People are going to do it no matter what. You’re not saying to them, ‘It’s OK to do it.’ You’re saying to people, ‘If you’re going to do it anyway, at least you know you’re not gonna die by taking this thing.’ And I think that’s all that matters.

What is your creative process like?

A good example was right before I left home, I spent the last week writing music with this place in mind. And I was in the studio just thinking about the dance floor here and that kind of thing, and it just comes out. I just let it fly, and it normally takes a couple of gos or a few hours to see if something sticks. And then just go from there — whether it starts with a sound, or a groove that I want, or a tempo... I just think of a place that I want to play the music, and off I go.

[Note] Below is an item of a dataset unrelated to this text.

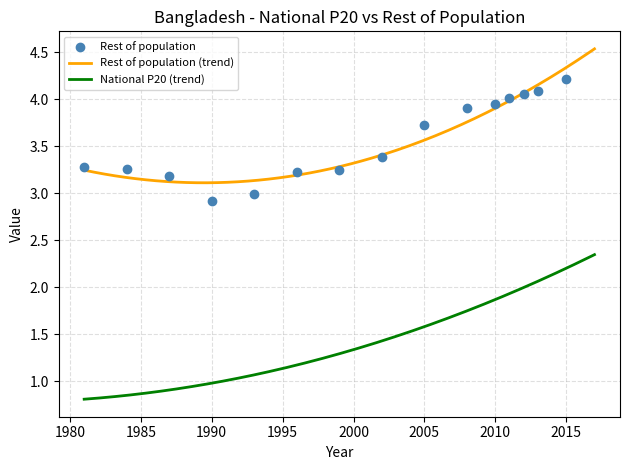

Which series contains the lowest Y value?

National P20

I don’t know if you do this, but if you ever were to take like, two weeks off, or a month off, and just take a break, where would you go and what would you do?

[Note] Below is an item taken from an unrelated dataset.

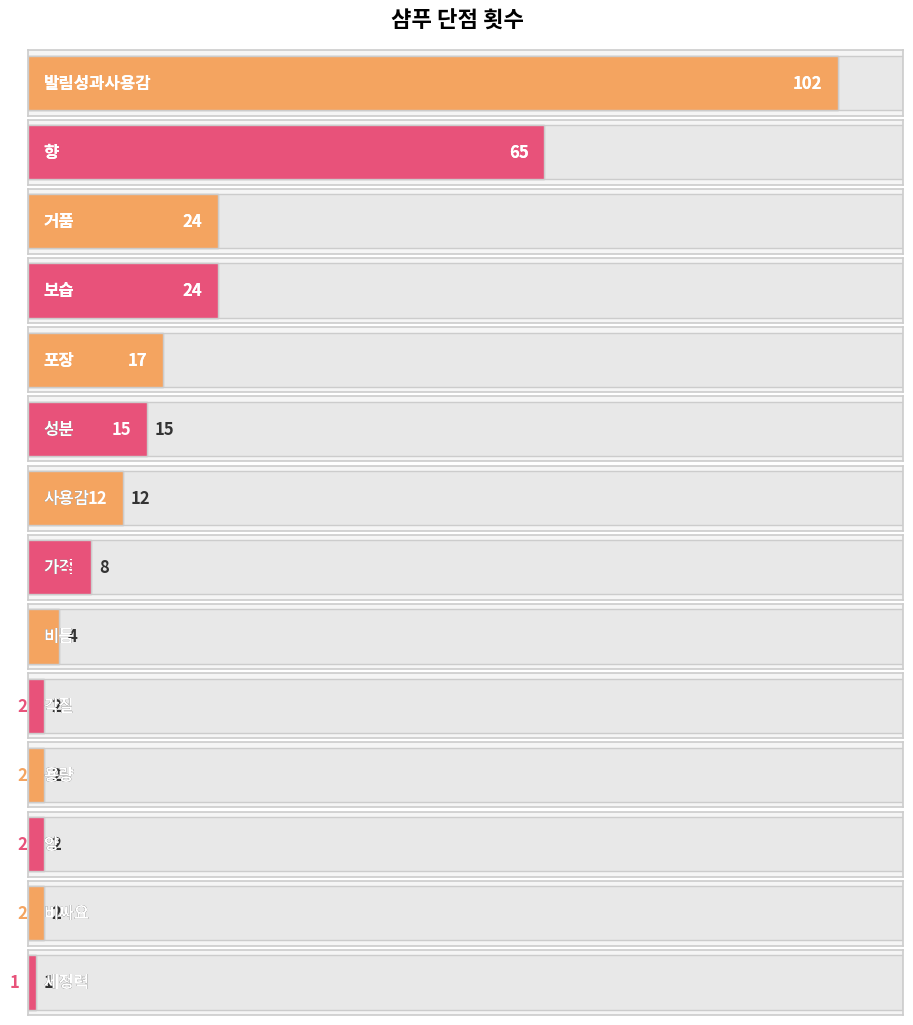

The value at 가격 is 8. True or false?

True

I haven’t for a very long time... If I was not enjoying this, or I was really burnt out, I’d probably be able to do it much easier. But what I do do, is ... I have a property in Australia that I got last year, and I either work on the house or the land or build things, like a mountain bike track.

Out of all of the festivals and sets you’ve played, is there a performance that stands out?

It kind of evolves through time. Like every year or two, I will be thinking of the thing that was my favorite at that time. And then you kind of end up challenging yourself and doing something different... I did Red Rocks with [the Syzygy Orchestra] last year. And that was, to be honest, walking off stage I didn’t really know what had happened, so it wasn’t something straight away that I could be like, ‘That was my favorite show.’

But months later when I watched the footage and listened to it ... I was actually listening as if it wasn’t me. Because I was kind of like, ‘Wow, that’s a cool thing to do.’ So that’ll probably stick out for a long time.

Are you bringing back the orchestra at all?

To be honest, today I have no idea. It’s something that was so special — I can only speak for myself, but it was really special for me. And it’s something I always wanted to do... And the amount of work was — eight months of work for one show — it was intense.

So at the moment, zero plans to. Yeah, I think it was — it was a moment in time.

This interview has been condensed for clarity and brevity.